Friday 22 May 2009

Kuniyoshi at the Academy

Kuniyoshi, Japanese artist, died 1861. I can't say 'printmaker': he didn't make prints. He made brush paintings which were meticulously translated onto woodblock by highly skilled woodblock cutters and printers. The idea that an artist should make prints is by and large 20th century. Rembrandt made his own prints, only a few artists did. Munakata is the 20th century Japanese artist printmaker who drew and cut his own woodblocks, near-blind, with his nose to the wood.

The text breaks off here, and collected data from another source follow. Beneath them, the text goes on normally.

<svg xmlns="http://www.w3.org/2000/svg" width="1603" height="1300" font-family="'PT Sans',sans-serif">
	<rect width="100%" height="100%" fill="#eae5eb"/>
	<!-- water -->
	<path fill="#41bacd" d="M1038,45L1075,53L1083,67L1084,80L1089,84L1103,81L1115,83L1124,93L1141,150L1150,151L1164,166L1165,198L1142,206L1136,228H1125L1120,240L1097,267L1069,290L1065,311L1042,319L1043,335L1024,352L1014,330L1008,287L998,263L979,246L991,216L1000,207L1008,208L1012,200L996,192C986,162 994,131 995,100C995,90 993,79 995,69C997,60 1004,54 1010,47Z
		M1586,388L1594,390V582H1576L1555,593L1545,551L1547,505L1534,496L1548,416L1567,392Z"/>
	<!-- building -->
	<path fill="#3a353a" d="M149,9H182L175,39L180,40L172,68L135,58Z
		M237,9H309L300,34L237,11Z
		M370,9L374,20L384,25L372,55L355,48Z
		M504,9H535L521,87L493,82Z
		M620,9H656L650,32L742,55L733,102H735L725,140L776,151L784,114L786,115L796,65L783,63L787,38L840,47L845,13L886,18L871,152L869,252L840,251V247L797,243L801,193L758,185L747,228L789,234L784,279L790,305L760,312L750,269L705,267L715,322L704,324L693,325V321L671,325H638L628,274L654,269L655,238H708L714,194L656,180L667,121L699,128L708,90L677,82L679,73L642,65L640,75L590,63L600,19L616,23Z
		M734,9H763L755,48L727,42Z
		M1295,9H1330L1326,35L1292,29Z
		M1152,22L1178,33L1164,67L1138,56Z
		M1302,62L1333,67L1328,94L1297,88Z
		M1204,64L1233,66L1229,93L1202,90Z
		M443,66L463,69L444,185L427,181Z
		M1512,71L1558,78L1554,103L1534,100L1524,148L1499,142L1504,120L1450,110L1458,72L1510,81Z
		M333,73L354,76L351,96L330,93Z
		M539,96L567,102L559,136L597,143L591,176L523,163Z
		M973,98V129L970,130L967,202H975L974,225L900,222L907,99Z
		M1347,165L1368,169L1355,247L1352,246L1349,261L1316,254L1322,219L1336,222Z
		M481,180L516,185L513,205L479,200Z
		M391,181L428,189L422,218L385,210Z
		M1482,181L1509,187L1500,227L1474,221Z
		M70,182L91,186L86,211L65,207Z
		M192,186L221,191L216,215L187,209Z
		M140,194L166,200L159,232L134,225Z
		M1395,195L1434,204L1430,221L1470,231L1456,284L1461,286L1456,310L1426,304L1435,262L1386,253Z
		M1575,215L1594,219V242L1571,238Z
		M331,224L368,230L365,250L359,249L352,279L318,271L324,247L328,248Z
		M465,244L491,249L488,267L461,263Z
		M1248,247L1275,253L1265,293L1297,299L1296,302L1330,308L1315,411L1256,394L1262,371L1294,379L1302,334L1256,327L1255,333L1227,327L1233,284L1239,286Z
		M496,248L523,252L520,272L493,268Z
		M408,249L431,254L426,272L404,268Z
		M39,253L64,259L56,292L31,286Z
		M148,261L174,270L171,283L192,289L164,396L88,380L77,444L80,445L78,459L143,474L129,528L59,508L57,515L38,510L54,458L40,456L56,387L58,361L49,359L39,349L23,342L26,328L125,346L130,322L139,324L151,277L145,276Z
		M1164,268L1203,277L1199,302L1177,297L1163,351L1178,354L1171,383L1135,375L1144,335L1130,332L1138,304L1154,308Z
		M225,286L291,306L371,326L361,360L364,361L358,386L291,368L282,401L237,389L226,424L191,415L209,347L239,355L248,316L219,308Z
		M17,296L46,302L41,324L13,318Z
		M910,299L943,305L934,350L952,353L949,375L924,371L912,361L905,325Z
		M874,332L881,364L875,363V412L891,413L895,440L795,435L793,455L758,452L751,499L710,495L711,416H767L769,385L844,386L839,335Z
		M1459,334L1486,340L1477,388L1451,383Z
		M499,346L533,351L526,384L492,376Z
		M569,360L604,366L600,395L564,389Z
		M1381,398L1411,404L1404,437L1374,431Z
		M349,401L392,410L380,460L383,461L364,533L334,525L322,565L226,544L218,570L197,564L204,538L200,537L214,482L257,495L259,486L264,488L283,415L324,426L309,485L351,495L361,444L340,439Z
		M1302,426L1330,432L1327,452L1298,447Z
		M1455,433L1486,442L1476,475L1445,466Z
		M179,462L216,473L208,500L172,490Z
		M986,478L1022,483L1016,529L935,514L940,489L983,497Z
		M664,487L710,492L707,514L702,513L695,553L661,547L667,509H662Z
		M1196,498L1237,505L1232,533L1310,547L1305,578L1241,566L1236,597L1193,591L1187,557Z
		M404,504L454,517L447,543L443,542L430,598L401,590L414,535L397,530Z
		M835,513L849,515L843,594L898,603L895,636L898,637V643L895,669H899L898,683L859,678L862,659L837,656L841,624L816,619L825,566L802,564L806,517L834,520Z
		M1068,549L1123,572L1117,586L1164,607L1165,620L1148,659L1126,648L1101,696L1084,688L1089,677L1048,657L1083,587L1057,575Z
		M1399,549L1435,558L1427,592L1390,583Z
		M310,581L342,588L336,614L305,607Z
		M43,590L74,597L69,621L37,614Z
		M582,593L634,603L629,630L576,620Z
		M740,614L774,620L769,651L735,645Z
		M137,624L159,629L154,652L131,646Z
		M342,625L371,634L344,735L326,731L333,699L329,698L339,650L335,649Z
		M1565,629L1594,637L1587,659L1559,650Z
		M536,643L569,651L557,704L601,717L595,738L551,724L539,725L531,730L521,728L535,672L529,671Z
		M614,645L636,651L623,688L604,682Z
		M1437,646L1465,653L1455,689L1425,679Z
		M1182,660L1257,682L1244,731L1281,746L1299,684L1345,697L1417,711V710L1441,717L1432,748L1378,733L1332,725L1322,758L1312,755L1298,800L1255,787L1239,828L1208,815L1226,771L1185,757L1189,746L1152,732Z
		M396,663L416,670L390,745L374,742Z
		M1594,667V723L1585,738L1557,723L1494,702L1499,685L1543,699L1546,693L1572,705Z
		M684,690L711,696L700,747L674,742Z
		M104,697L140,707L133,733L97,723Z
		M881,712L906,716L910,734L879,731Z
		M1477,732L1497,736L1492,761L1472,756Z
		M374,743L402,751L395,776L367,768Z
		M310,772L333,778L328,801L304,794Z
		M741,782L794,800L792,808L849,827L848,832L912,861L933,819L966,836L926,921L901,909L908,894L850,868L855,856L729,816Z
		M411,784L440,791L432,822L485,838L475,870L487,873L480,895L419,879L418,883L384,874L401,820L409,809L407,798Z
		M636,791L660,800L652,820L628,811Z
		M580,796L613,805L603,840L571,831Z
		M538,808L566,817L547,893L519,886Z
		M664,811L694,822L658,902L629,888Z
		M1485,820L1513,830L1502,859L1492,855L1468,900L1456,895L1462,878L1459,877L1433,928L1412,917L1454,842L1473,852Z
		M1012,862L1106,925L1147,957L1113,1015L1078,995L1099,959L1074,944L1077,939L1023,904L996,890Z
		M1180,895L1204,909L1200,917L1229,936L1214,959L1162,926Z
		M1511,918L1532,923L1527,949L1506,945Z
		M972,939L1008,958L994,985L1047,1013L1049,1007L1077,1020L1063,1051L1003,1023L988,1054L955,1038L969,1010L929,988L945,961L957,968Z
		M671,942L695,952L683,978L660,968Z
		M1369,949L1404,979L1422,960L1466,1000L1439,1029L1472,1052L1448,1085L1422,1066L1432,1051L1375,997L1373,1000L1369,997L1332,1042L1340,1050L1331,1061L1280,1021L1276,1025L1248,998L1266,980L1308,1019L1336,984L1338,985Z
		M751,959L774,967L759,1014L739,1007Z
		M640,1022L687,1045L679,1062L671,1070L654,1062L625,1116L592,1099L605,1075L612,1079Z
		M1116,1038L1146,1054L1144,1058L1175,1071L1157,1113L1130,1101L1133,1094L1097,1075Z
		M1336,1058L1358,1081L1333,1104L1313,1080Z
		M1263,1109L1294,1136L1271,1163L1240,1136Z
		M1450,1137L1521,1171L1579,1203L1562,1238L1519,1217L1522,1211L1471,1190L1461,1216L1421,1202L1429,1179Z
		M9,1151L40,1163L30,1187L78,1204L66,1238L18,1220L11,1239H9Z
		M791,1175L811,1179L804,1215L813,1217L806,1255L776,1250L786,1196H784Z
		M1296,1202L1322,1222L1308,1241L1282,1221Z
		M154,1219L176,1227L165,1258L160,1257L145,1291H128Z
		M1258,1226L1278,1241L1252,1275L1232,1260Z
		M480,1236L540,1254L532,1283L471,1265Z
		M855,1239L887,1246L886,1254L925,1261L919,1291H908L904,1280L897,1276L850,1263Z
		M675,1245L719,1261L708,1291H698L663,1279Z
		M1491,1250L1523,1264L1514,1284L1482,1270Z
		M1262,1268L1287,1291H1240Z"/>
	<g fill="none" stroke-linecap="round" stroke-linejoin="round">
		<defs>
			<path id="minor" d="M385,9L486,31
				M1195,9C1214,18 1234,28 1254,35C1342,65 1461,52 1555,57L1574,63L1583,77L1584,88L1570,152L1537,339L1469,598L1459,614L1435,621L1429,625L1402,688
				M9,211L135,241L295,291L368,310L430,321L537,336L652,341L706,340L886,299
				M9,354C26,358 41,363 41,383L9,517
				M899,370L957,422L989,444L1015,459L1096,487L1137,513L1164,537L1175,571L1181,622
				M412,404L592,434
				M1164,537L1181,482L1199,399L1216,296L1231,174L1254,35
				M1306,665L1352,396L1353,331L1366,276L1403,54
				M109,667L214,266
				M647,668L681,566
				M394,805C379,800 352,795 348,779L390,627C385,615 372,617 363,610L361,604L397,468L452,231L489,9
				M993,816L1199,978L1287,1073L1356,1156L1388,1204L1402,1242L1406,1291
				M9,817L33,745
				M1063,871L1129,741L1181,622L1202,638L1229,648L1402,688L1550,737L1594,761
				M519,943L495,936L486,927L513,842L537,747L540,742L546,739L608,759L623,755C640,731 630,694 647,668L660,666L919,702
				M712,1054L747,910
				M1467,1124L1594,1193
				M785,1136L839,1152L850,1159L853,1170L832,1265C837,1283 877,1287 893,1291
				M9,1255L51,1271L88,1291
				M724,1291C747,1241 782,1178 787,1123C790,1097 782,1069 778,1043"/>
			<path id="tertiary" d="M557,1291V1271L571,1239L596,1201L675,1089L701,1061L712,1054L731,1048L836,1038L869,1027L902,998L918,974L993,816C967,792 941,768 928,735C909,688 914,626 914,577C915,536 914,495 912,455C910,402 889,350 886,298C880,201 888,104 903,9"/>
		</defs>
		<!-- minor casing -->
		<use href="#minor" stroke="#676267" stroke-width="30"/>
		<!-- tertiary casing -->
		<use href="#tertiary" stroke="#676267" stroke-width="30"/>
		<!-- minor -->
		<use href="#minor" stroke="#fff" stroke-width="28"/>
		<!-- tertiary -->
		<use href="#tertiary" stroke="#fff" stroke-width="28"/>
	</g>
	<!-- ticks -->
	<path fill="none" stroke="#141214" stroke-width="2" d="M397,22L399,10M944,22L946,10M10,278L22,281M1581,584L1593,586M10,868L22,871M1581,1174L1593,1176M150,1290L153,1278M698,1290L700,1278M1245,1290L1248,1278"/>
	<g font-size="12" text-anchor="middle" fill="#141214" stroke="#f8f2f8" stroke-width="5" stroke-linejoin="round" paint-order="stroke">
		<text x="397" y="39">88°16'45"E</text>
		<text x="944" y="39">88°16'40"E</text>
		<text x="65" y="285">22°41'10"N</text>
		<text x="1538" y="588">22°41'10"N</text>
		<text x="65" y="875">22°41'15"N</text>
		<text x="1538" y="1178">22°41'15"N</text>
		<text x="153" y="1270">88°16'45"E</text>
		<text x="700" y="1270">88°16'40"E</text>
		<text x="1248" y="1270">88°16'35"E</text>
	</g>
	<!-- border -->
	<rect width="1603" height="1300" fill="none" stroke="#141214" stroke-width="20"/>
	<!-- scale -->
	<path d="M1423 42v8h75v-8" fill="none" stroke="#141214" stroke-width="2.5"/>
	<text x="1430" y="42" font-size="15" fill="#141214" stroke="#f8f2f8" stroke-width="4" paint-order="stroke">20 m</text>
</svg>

There's just one of Kuniyoshi's drawings: a quick brush sketch establishing a composition. The brushed line has the energy of time and movement: however skillfully it is cut in wood, that energy is flattened out, lost. The printed line doesn't move like the brushed line. But the prints make up for this in colour and pattern.

Kuniyoshi loved pattern and colour. The prints are a riot of graphic imagination, brilliant colour and finely detailed pattern, not only of clothing and architecture but also of tatoos on the bodies of his samurai. Patterned as a whole, patterned in detail. I've the feeling it switches something on in the brain: you come out tuned into pattern. Wonderful, and quite different from our minimalist preference.

Wonderful, omnivorous drawing. My companion delighted to point out a renaissance figure: Kuniyoshi devoured books of engravings and recycled them. But chiefly I remember how imaginative his ideas are: this skeleton is about to pull the backdrop away from the two noblemen, pulling at their world and all it contains as if it were no more than a painted cloth.